Jane (cont.): We don’t set out to write erudite dialogue. What happens is that first of all you create a character, and then you work out how they would talk. Take the Rani – now if you’re creating somebody who’s supposed to be a superior being, somebody at the apex of all evolution – she can’t start talking, I don’t think, in an ordinary way. As we understand it – Eric told us this – the Time Lords have no magic power, all they’ve got is this ability to think more and use their minds in a way most of us haven’t yet evolved to. You’ve got to demonstrate that. The Valeyard was a tremendous villain. He had this tremendous intellectual capacity. You’ve got to give him something that matches that. You’re trying to say ‘This is a character different from the rest’, he can’t just mouth mundane chit chat.
Pip: If anyone is polysyllabic, they’re accused of being pretentious, which is a shame because if you got back to the end of the last century and read Dickens, you can’t accuse him of being monosyllabic, and he was writing for a mass audience. It’s a shame that something’s happened to the working vocabulary nowadays, so that it’s gradually being gleaned down to a much smaller range. We don’t believe in writing down (to the audience). We’d have thought ‘Doctor Who’ followers would appreciate that.

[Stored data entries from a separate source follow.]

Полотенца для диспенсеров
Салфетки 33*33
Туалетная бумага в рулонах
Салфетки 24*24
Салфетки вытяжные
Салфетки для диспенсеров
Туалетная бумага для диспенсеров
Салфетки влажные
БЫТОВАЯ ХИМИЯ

Jane: For ‘Time and the Rani’, the first thing we were asked was to set it somewhere so that the unit wouldn’t have to travel away. If you went to the end of our road and turned off, you would find yourself in several miles of lush woodlands, so we set it on that sort of terrain. It was a production decision to change it, as they felt a quarry would look more alien. In the story, there’s a sequence where Mel and Ikona go into a drain. In our original script, it was a piece of common ground and he’d dug himself a ditch camouflaged from above, but this was lost because of the change of locale. The reason was that he’d worked out the only way to outwit the Tetraps, who had this 360 degree vision, was either to be above them in a tree, or in the ground below them.
Pip: We were well into the story when we were shown a video of Sylvester – we had to find a way of (a) regenerating the Doctor, and (b) finding a character for him. John asked for a pre-credit teaser. All of us felt we couldn’t go straight into the story. If we had to regenerate in this way, we needed to start with it, then have a full stop and then start the story. You couldn’t open with Sylvester’s titles otherwise, it would have looked silly.
Jane: Andrew Morgan (the director) was more anxious to see the Tetraps earlier than we were. But it was much more of a discussion than a disagreement. We had other science fiction elements in it that we couldn’t afford. We were quite happy working with Andrew, and more than happy working with John (Nathan-Turner), and we’d be just as happy to work with him again, not necessarily on ‘Doctor Who’. We’ve done eleven episodes of ‘Doctor Who’ and we’ve had quite a good go at it, and never even had a cross word with John. The only thing we’ve got against the programme is the element of malice which creeps in among some of the fans. Basically, it’s a good-natured show – it’s not a great social tract, but we can only speak as we find.